What is, briefly, IDA (I found lot of information on your rich website) and which its specific political and cultural aim?

IDA is a non partisan, independent public policy think tank and research institute. Our goal is to conduct rigorous consultative research that informs policy on controversial, complex and difficult issues. For this project on Muslim non-Muslim relations, our goal was to initiate informed national dialogue that could examine the fear and the stereotypes, in a way that might help reduce racism, and lead to practical and constructive programs to enhance cross-cultural understanding and relations.

Which was the goal of your deliberative poll about Muslims and non Muslims in Australia?

Australia Deliberates: Muslims and non-Muslims in Australia was a comprehensive, 18 month project including: Individual consultations over 100 experts, four hour Focus Group Deliberations with over 200 Muslim Australians in major capital cities, a national survey of 160 Muslim Australians, a national survey 1401 Australians, the national Deliberative Poll with a subset of 330 of the randomly surveyed Australians and 41 of the Muslim Australians.

Was it successful?

As stated above: Our goal was to initiate a national dialogue that might help reduce racism, and lead to practical and constructive programs to enhance cross-cultural understanding and relations.

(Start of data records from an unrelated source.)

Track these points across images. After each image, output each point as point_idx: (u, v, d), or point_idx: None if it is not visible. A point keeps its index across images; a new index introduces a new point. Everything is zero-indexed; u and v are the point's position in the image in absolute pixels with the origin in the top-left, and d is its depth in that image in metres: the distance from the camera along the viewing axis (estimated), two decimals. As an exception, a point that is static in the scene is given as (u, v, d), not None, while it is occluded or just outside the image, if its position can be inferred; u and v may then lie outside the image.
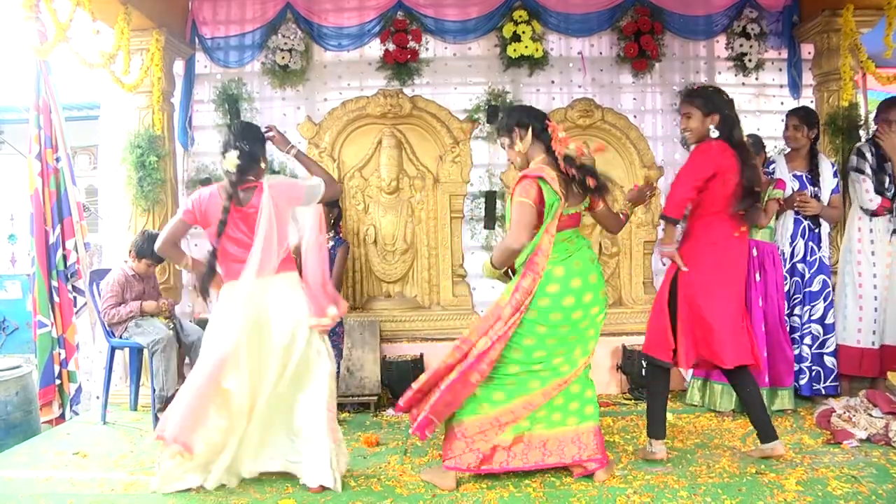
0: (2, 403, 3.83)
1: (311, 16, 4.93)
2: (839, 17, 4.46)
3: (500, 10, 4.88)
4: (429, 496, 2.82)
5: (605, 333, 4.54)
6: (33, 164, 4.14)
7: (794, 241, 3.97)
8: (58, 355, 4.17)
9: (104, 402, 4.02)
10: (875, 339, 3.99)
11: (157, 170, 4.35)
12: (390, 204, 4.72)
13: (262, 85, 4.99)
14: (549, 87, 5.03)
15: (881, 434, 3.30)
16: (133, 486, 2.98)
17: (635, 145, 4.73)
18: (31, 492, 2.93)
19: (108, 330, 4.03)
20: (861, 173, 4.00)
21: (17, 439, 3.73)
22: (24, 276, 6.10)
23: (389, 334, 4.59)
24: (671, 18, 4.93)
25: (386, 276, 4.77)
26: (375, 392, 4.31)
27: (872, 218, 4.02)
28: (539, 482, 2.89)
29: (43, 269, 4.13)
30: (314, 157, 4.64)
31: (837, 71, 4.55)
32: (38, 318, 4.11)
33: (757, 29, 4.88)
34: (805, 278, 3.95)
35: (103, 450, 3.51)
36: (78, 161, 7.95)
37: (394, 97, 4.62)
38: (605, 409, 4.14)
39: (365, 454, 3.39)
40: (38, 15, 3.69)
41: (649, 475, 2.96)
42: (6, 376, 3.90)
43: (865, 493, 2.71)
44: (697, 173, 3.00)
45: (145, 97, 4.43)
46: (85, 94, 6.98)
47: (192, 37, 4.93)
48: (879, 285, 3.99)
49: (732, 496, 2.70)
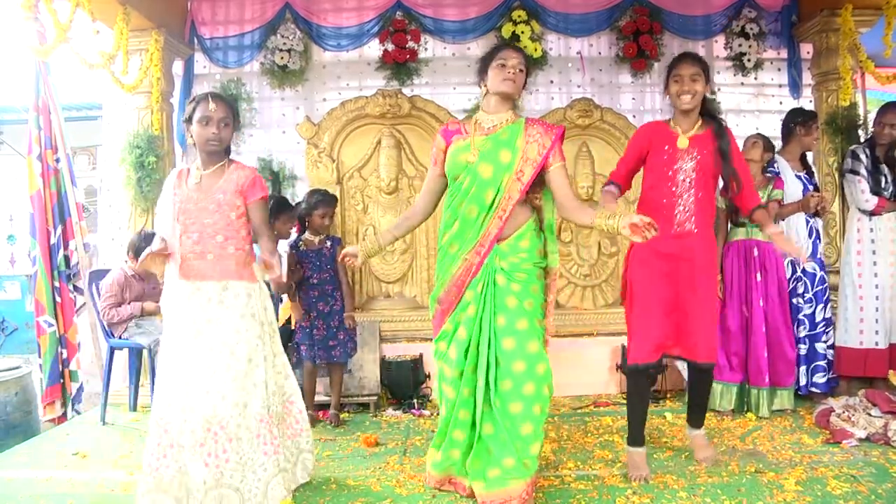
0: (1, 404, 3.84)
1: (310, 16, 4.94)
2: (838, 17, 4.47)
3: (499, 10, 4.89)
4: (428, 496, 2.82)
5: (605, 333, 4.63)
6: (34, 164, 4.14)
7: (800, 240, 3.98)
8: (60, 355, 4.17)
9: (104, 403, 4.02)
10: (879, 338, 4.00)
11: (155, 170, 4.35)
12: (389, 204, 4.72)
13: (261, 85, 5.00)
14: (548, 87, 5.04)
15: (880, 433, 3.30)
16: (133, 487, 2.96)
17: (634, 145, 4.73)
18: (31, 492, 2.93)
19: (108, 330, 4.03)
20: (856, 174, 4.02)
21: (17, 439, 3.74)
22: (23, 277, 6.10)
23: (389, 334, 4.59)
24: (670, 18, 4.94)
25: (385, 276, 4.77)
26: (375, 392, 4.31)
27: (873, 217, 4.03)
28: (539, 482, 2.89)
29: (46, 269, 4.13)
30: (313, 157, 4.65)
31: (836, 71, 4.55)
32: (45, 318, 4.10)
33: (756, 29, 4.89)
34: (816, 278, 3.97)
35: (103, 450, 3.51)
36: (77, 161, 7.94)
37: (393, 97, 4.62)
38: (605, 408, 4.15)
39: (364, 454, 3.39)
40: (37, 15, 3.70)
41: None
42: (6, 377, 3.90)
43: (865, 492, 2.71)
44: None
45: (144, 97, 4.43)
46: (84, 94, 6.99)
47: (191, 37, 4.94)
48: (883, 284, 4.00)
49: (732, 496, 2.70)
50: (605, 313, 4.74)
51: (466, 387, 2.66)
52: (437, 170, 2.80)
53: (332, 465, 3.23)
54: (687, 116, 2.96)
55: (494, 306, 2.63)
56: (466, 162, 2.65)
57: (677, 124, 2.98)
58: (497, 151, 2.63)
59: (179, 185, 2.73)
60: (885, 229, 4.02)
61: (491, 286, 2.64)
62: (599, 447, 3.38)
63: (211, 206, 2.67)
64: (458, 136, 2.72)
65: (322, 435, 3.67)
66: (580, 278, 4.79)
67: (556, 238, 2.81)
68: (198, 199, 2.68)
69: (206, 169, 2.73)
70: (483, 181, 2.62)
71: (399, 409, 4.21)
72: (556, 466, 3.11)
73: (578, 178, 4.70)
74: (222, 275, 2.67)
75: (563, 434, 3.61)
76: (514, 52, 2.68)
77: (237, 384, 2.61)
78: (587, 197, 4.71)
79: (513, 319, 2.61)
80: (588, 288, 4.80)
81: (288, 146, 4.96)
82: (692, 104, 2.90)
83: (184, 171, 2.78)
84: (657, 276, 2.93)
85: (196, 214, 2.67)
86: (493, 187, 2.62)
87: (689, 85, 2.87)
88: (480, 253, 2.64)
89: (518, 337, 2.60)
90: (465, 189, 2.65)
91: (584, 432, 3.64)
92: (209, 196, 2.68)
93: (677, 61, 2.96)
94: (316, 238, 4.00)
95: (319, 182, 4.59)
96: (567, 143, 4.73)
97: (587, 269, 4.79)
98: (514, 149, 2.63)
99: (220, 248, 2.67)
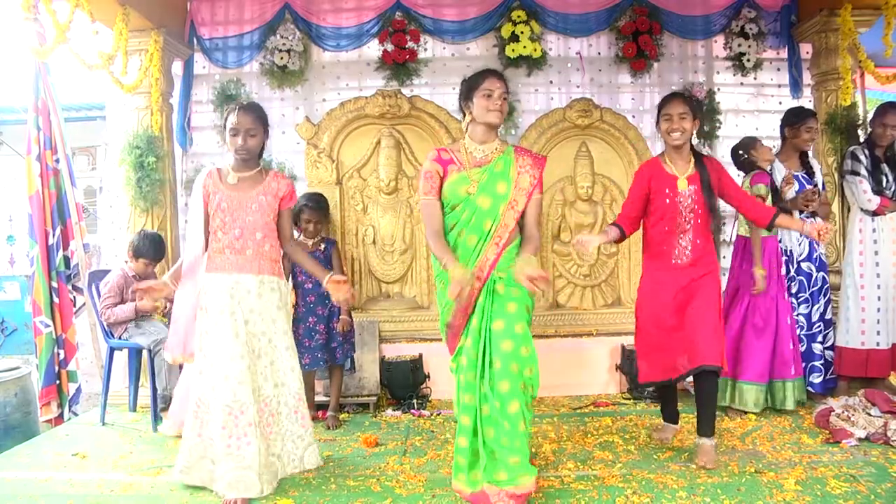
0: (1, 405, 3.84)
1: (310, 16, 4.94)
2: (837, 17, 4.47)
3: (498, 10, 4.89)
4: (428, 496, 2.82)
5: (605, 333, 4.63)
6: (33, 165, 4.14)
7: (800, 239, 3.98)
8: (57, 356, 4.17)
9: (103, 403, 4.01)
10: (881, 339, 4.00)
11: (155, 170, 4.34)
12: (389, 204, 4.72)
13: (260, 85, 5.00)
14: (547, 87, 5.04)
15: (880, 433, 3.30)
16: (132, 487, 2.98)
17: (634, 145, 4.73)
18: (31, 493, 2.92)
19: (107, 331, 4.02)
20: (857, 175, 4.02)
21: (17, 440, 3.74)
22: (22, 278, 6.09)
23: (388, 334, 4.59)
24: (669, 18, 4.94)
25: (385, 276, 4.77)
26: (375, 392, 4.31)
27: (874, 217, 4.03)
28: (539, 482, 2.89)
29: (44, 270, 4.13)
30: (313, 157, 4.65)
31: (836, 70, 4.56)
32: (41, 319, 4.10)
33: (755, 29, 4.89)
34: (812, 277, 3.96)
35: (102, 451, 3.50)
36: (77, 162, 7.95)
37: (392, 97, 4.62)
38: (605, 409, 4.15)
39: (364, 454, 3.39)
40: (36, 16, 3.70)
41: (649, 475, 2.96)
42: (5, 377, 3.91)
43: (864, 492, 2.71)
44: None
45: (144, 98, 4.43)
46: (84, 94, 6.99)
47: (190, 37, 4.94)
48: (885, 284, 4.00)
49: (731, 496, 2.70)
50: (605, 313, 4.74)
51: (468, 393, 2.68)
52: (437, 199, 2.82)
53: (332, 465, 3.23)
54: (679, 152, 3.17)
55: (493, 312, 2.68)
56: (467, 194, 2.75)
57: (673, 163, 3.17)
58: (494, 184, 2.76)
59: (216, 184, 2.94)
60: (887, 229, 4.02)
61: (491, 295, 2.71)
62: (599, 447, 3.38)
63: (253, 205, 2.91)
64: (453, 167, 2.79)
65: (322, 435, 3.67)
66: (580, 278, 4.79)
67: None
68: (240, 199, 2.91)
69: (241, 172, 2.96)
70: (482, 212, 2.74)
71: (399, 409, 4.21)
72: (556, 466, 3.12)
73: (578, 178, 4.70)
74: (260, 269, 2.93)
75: (562, 434, 3.61)
76: (499, 81, 2.78)
77: (275, 367, 2.96)
78: (587, 197, 4.72)
79: (512, 323, 2.65)
80: (588, 288, 4.80)
81: (288, 146, 4.96)
82: (682, 140, 3.11)
83: (214, 171, 2.98)
84: (660, 305, 3.16)
85: (238, 212, 2.90)
86: (490, 217, 2.75)
87: (678, 123, 3.08)
88: (481, 278, 2.72)
89: (515, 340, 2.63)
90: (465, 220, 2.76)
91: (584, 432, 3.64)
92: (250, 196, 2.92)
93: (666, 101, 3.17)
94: (310, 241, 4.00)
95: (319, 182, 4.60)
96: (567, 143, 4.78)
97: (587, 269, 4.79)
98: (508, 180, 2.77)
99: (258, 244, 2.92)
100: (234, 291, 2.86)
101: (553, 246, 4.78)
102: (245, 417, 2.78)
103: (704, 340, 3.03)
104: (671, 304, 3.13)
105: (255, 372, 2.86)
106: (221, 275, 2.88)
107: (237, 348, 2.81)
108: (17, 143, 6.88)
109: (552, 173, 4.76)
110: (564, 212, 4.78)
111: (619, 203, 4.76)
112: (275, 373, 2.96)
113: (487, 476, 2.63)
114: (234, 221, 2.89)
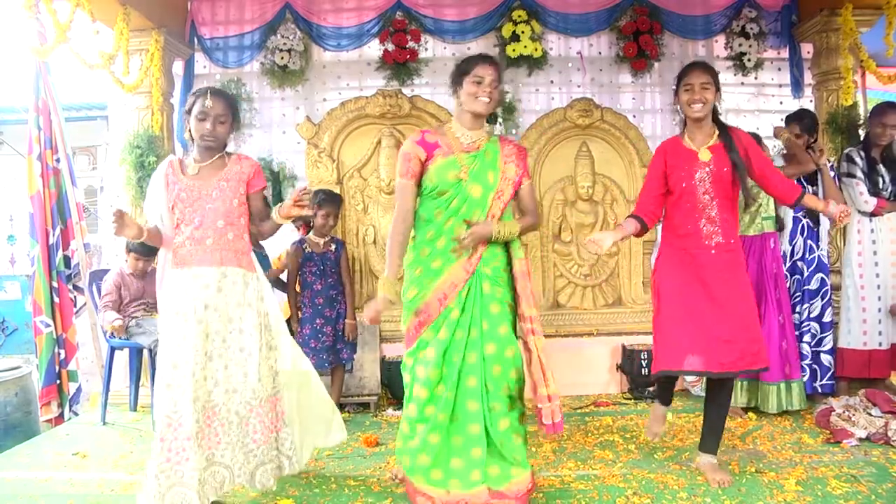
0: (1, 404, 3.84)
1: (310, 16, 4.94)
2: (838, 17, 4.47)
3: (499, 9, 4.89)
4: (428, 496, 2.81)
5: (605, 333, 4.63)
6: (34, 164, 4.14)
7: (793, 238, 3.97)
8: (57, 355, 4.17)
9: (104, 403, 4.01)
10: (882, 339, 3.99)
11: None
12: (389, 204, 4.71)
13: (261, 85, 5.00)
14: (548, 87, 5.04)
15: (880, 433, 3.30)
16: (133, 487, 2.98)
17: (634, 145, 4.73)
18: (31, 492, 2.92)
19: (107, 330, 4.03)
20: (853, 177, 4.01)
21: (17, 440, 3.74)
22: (23, 277, 6.10)
23: (389, 334, 4.59)
24: (670, 18, 4.93)
25: (385, 276, 4.76)
26: (375, 392, 4.31)
27: (873, 218, 4.02)
28: (539, 482, 2.89)
29: (45, 269, 4.13)
30: (313, 157, 4.65)
31: (837, 70, 4.55)
32: (42, 319, 4.10)
33: (756, 28, 4.88)
34: (804, 276, 3.95)
35: (103, 450, 3.51)
36: (77, 161, 7.95)
37: (393, 97, 4.62)
38: (605, 408, 4.15)
39: (364, 454, 3.39)
40: (37, 15, 3.70)
41: (650, 475, 2.96)
42: (6, 377, 3.91)
43: (865, 492, 2.71)
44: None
45: (144, 98, 4.43)
46: (84, 94, 7.00)
47: (191, 37, 4.94)
48: (885, 284, 3.99)
49: (732, 496, 2.70)
50: (605, 313, 4.74)
51: (444, 385, 2.61)
52: (413, 182, 2.69)
53: (332, 465, 3.23)
54: (699, 126, 2.89)
55: (479, 311, 2.63)
56: (458, 179, 2.64)
57: (692, 138, 2.91)
58: (485, 172, 2.67)
59: (175, 174, 2.73)
60: (885, 230, 4.01)
61: (477, 291, 2.64)
62: (599, 447, 3.38)
63: (214, 192, 2.70)
64: (439, 151, 2.67)
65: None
66: (580, 278, 4.79)
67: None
68: (200, 187, 2.70)
69: (203, 161, 2.75)
70: (473, 200, 2.64)
71: (399, 408, 4.20)
72: (556, 466, 3.12)
73: (579, 178, 4.70)
74: (221, 261, 2.69)
75: (563, 434, 3.60)
76: (491, 68, 2.65)
77: (228, 371, 2.67)
78: (587, 197, 4.71)
79: (495, 324, 2.63)
80: (588, 288, 4.80)
81: (288, 146, 4.96)
82: (703, 112, 2.84)
83: (175, 161, 2.80)
84: (686, 283, 2.86)
85: (197, 201, 2.69)
86: (480, 207, 2.65)
87: (699, 94, 2.82)
88: (468, 270, 2.64)
89: (499, 342, 2.62)
90: (455, 208, 2.64)
91: (584, 432, 3.64)
92: (210, 183, 2.71)
93: (688, 70, 2.89)
94: (321, 240, 4.01)
95: (320, 182, 4.59)
96: (567, 143, 4.78)
97: (587, 269, 4.78)
98: (496, 169, 2.68)
99: (219, 233, 2.69)
100: (189, 287, 2.64)
101: (553, 246, 4.78)
102: (183, 430, 2.52)
103: (750, 339, 2.79)
104: (702, 286, 2.82)
105: (203, 378, 2.60)
106: (182, 270, 2.66)
107: (182, 354, 2.58)
108: (18, 142, 6.89)
109: (552, 173, 4.77)
110: (565, 212, 4.77)
111: (619, 203, 4.76)
112: (227, 378, 2.66)
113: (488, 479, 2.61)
114: (193, 212, 2.68)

We feel very positive about what we behave achieved already. The informed dialogue has ignited, and cross cultural education activities are ongoing. Through screenings of the documentary, on television networks, in Federal and State parliaments, public venues and schools and tertiary institutions around the country, the informed dialogue will continue. These screenings will include the very short version of the Australia Deliberates Final Report. Wider media coverage – from programs in Australia on commercial and public television networks, to internationally – for example, Al Jazeera – all contribute to this broad goal.

In which way did it give a contribution to the integration of Muslim people in Australia?

Both Muslims and non-Muslims learn about each other, get to know each other, get to examine the issues from each others’ perspective. It raised the issue of racism in a non-threatening way – and in so doing, helped Australians examine their opinions, and think about how they treat each other, especially those who are different.

Apart from deliberative polls, which are in your opinion the other instruments we can dispose to orientate public opinion towards an acceptation of diversity?

Massive public awareness and cross cultural education programs. Educating media / journalists / political and religious leaders to present a more balanced, less stereotyped portrayal of Islam in the West, and vice versa of the West in Islamic countries.